The age of the wines at the first tasting was 5-28 years, and the scores ranged from 15-18.5, with an average of 16.7 points. The age of the same wines at the second tasting was 15-38 years, and the scores ranged from 16-19, with an average of 17.7 points, for an average increase of 1 point. Obviously, either the wines changed or Robinson's perception of them did. That is, is this score inflation, or did most of the wines get better through time?

To work this out, we can plot all of the scores from the two retrospective tastings, not just those tasted on both occasions. This final graph shows the two sets of scores for each vintage tasted, in different colors. (Note: the missing vintages in the second tasting are ones in which the wine was not considered good enough to release.)

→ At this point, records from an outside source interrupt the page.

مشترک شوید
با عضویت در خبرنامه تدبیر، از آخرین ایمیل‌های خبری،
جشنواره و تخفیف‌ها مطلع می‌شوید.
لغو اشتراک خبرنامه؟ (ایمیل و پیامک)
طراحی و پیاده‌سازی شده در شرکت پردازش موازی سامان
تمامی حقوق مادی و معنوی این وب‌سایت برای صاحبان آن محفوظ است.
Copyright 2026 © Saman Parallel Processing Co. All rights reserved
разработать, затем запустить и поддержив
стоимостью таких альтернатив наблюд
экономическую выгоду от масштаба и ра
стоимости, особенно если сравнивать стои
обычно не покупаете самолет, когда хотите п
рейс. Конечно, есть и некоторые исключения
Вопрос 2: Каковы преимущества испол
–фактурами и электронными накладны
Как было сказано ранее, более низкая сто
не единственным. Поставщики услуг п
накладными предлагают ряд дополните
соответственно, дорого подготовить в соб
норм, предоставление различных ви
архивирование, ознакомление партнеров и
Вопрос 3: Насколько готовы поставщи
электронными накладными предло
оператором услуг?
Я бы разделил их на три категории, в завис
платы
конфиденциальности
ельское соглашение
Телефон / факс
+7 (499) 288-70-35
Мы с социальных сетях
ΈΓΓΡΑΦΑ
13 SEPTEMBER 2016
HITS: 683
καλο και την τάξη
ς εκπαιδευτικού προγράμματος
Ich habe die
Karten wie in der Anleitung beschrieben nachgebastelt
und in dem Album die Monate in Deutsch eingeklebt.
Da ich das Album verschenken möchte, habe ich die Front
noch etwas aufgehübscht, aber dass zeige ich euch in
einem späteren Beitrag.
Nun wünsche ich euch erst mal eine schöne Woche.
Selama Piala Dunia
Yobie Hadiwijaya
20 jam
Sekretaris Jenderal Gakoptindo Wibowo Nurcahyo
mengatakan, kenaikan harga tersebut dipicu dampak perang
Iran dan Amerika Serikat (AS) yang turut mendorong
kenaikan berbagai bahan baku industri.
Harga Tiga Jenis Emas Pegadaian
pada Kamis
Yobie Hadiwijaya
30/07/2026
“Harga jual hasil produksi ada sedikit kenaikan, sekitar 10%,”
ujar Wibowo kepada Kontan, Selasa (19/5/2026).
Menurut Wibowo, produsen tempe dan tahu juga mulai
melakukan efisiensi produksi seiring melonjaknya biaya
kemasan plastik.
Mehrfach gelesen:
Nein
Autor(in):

Clearly, all of the scores on the second occasion (in green) are consistent, and so there is no evidence that the quality of the wines improved over time. Instead, we must conclude that Robinson simply scored the wines 1 point higher on the second occasion. This may reflect her better familiarity with this style of wine, or it may reflect her well-known dislike of assigning wine scores in the first place.

Conclusion

Wine quality scores are usually presented as though they are inviolate, and represent a critic's opinion that does not change. That is, we are given one number, which does not get changed. This may be valid if the commentator tastes each wine once, and once only. However, the commentators have been known to reevaluate wines at different times, especially if they are invited to a retrospective tasting, either vertical or horizontal. In this case, the evaluations at different times can be really quite different.



Research Literature

Robert H. Ashton (2012) Reliability and consensus of experienced wine judges: expertise within and between? Journal of Wine Economics 7:70-87.

Chris J. Brien, P. May, Oliver Mayo (1987) Analysis of judge performance in wine-quality evaluations. Journal of Food Science 52:1273-1279.

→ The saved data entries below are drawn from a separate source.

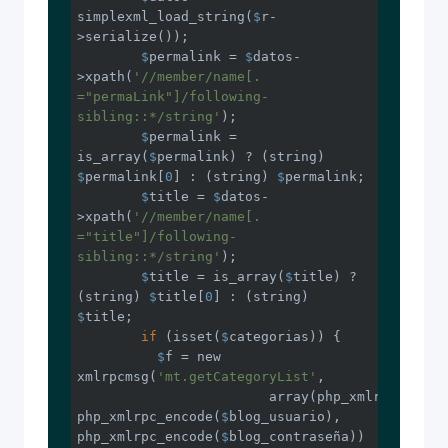
simplexml_load_string(
$
r-
>serialize());

$
permalink = 
$
datos-
>xpath(
'//member/name[. 
="permaLink"]/following-
sibling::*/string'
);

$
permalink = 
is_array(
$
permalink) ? (string) 
$
permalink[
0
] : (string) 
$
permalink;    

$
title = 
$
datos-
>xpath(
'//member/name[. 
="title"]/following-
sibling::*/string'
);

$
title = is_array(
$
title) ? 
(string) 
$
title[
0
] : (string) 
$
title;  

if
 (isset(
$
categorias)) {

$
f = new 
xmlrpcmsg(
'mt.getCategoryList'
,

		        array(php_xmlrpc_encod
php_xmlrpc_encode(
$
blog_usuario), 
php_xmlrpc_encode(
$
blog_contraseña))
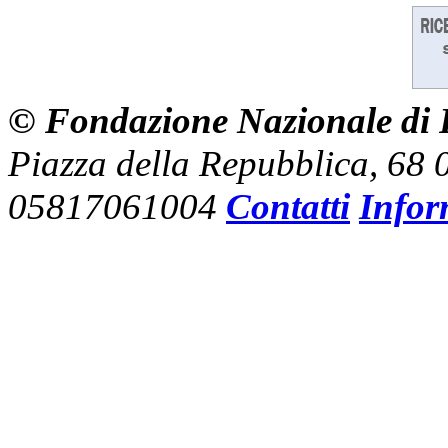
© Fondazione Nazionale di R
Piazza della Repubblica, 68
05817061004
Contatti
Infor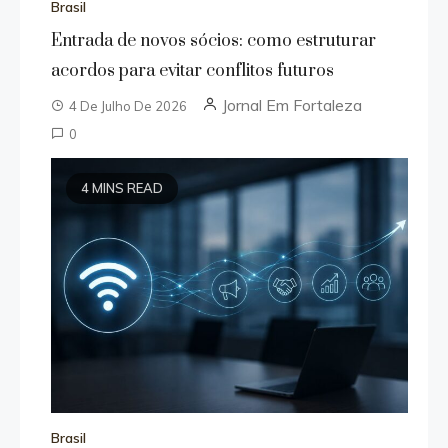
Brasil
Entrada de novos sócios: como estruturar
acordos para evitar conflitos futuros
Jornal Em Fortaleza
4 De Julho De 2026
0
4 MINS READ
Brasil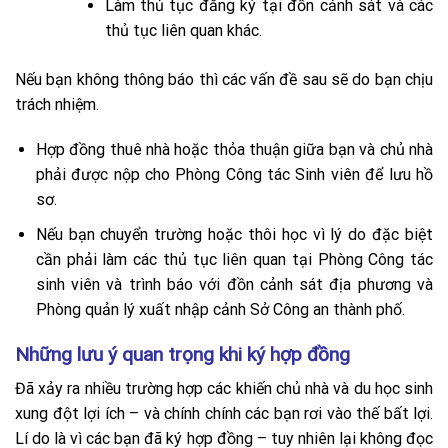
Làm thủ tục đăng ký tại đồn cảnh sát và các
thủ tục liên quan khác.
Nếu bạn không thông báo thì các vấn đề sau sẽ do bạn chịu
trách nhiệm.
Hợp đồng thuê nhà hoặc thỏa thuận giữa bạn và chủ nhà
phải được nộp cho Phòng Công tác Sinh viên để lưu hồ
sơ.
Nếu bạn chuyển trường hoặc thôi học vì lý do đặc biệt
cần phải làm các thủ tục liên quan tại Phòng Công tác
sinh viên và trình báo với đồn cảnh sát địa phương và
Phòng quản lý xuất nhập cảnh Sở Công an thành phố.
Những lưu ý quan trọng khi ký hợp đồng
Đã xảy ra nhiều trường hợp các khiến chủ nhà và du học sinh
xung đột lợi ích – và chính chính các bạn rơi vào thế bất lợi.
Lí do là vì các bạn đã ký hợp đồng – tuy nhiên lại không đọc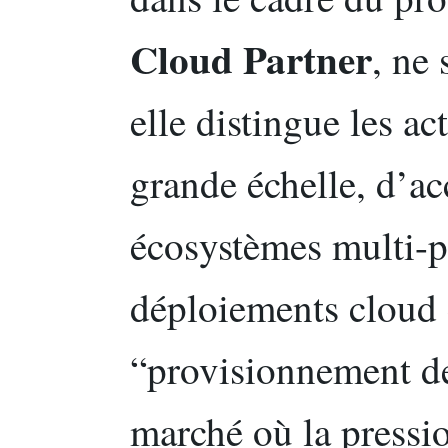
Cloud Partner
, ne 
elle distingue les ac
grande échelle, d’a
écosystèmes multi-pa
déploiements cloud 
“provisionnement de
marché où la pression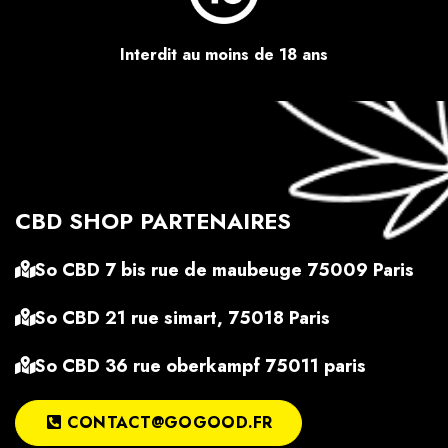
Interdit au moins de 18 ans
CBD SHOP PARTENAIRES
So CBD 7 bis rue de maubeuge 75009 Paris
So CBD 21 rue simart, 75018 Paris
So CBD 36 rue oberkampf 75011 paris
CONTACT@GOGOOD.FR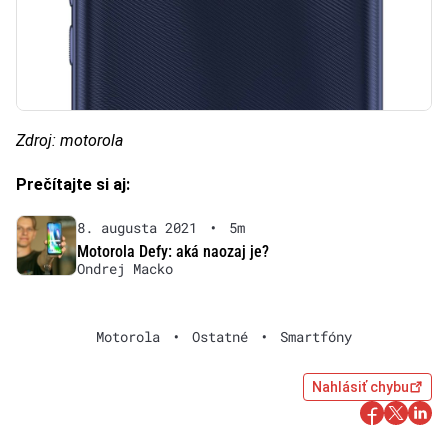
Zdroj: motorola
Prečítajte si aj:
8. augusta 2021
•
5m
Motorola Defy: aká naozaj je?
Ondrej Macko
Motorola
•
Ostatné
•
Smartfóny
Nahlásiť chybu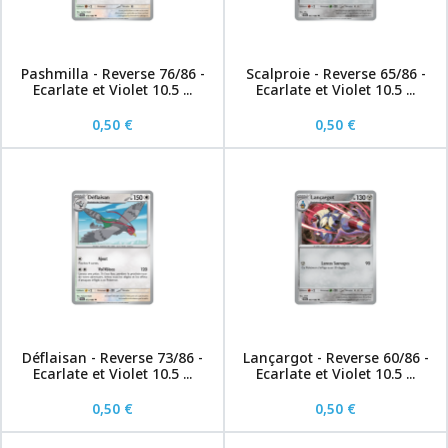
Pashmilla - Reverse 76/86 -
Scalproie - Reverse 65/86 -
Ecarlate et Violet 10.5 ...
Ecarlate et Violet 10.5 ...
0,50 €
0,50 €
Déflaisan - Reverse 73/86 -
Lançargot - Reverse 60/86 -
Ecarlate et Violet 10.5 ...
Ecarlate et Violet 10.5 ...
0,50 €
0,50 €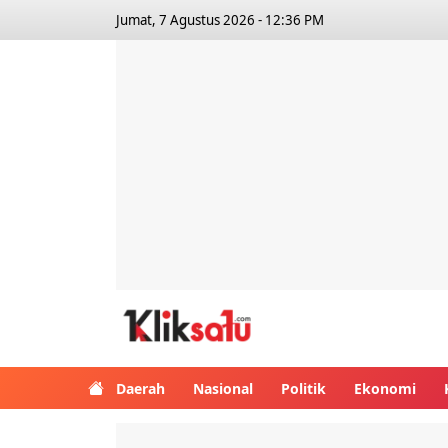
Jumat, 7 Agustus 2026 - 12:36 PM
Kliksatu.com
Daerah
Nasional
Politik
Ekonomi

Richard Gawel, Peter W. Godden (2008) Evaluation of the consistency of wine quality assessments from expert wine tasters. Australian Journal of Grape and Wine Research 14:1-8.

Richard Gawel, Tony Royal, Peter Leske (2002) The effect of different oak types on the sensory properties of chardonnay. Australian and New Zealand Wine Industry Journal 17:14-20.

Robert T. Hodgson (2008) An examination of judge reliability at a major U.S. wine competition. Journal of Wine Economics 3:105-113.

Robert T. Hodgson (2009) How expert are "expert" wine judges? Journal of Wine Economics 4:233-241.

Harry Lawless, Yen-Fei Liu, Craig Goldwyn (1997) Evaluation of wine quality using a small-panel hedonic scaling method. Journal of Sensory Studies 12:317-332.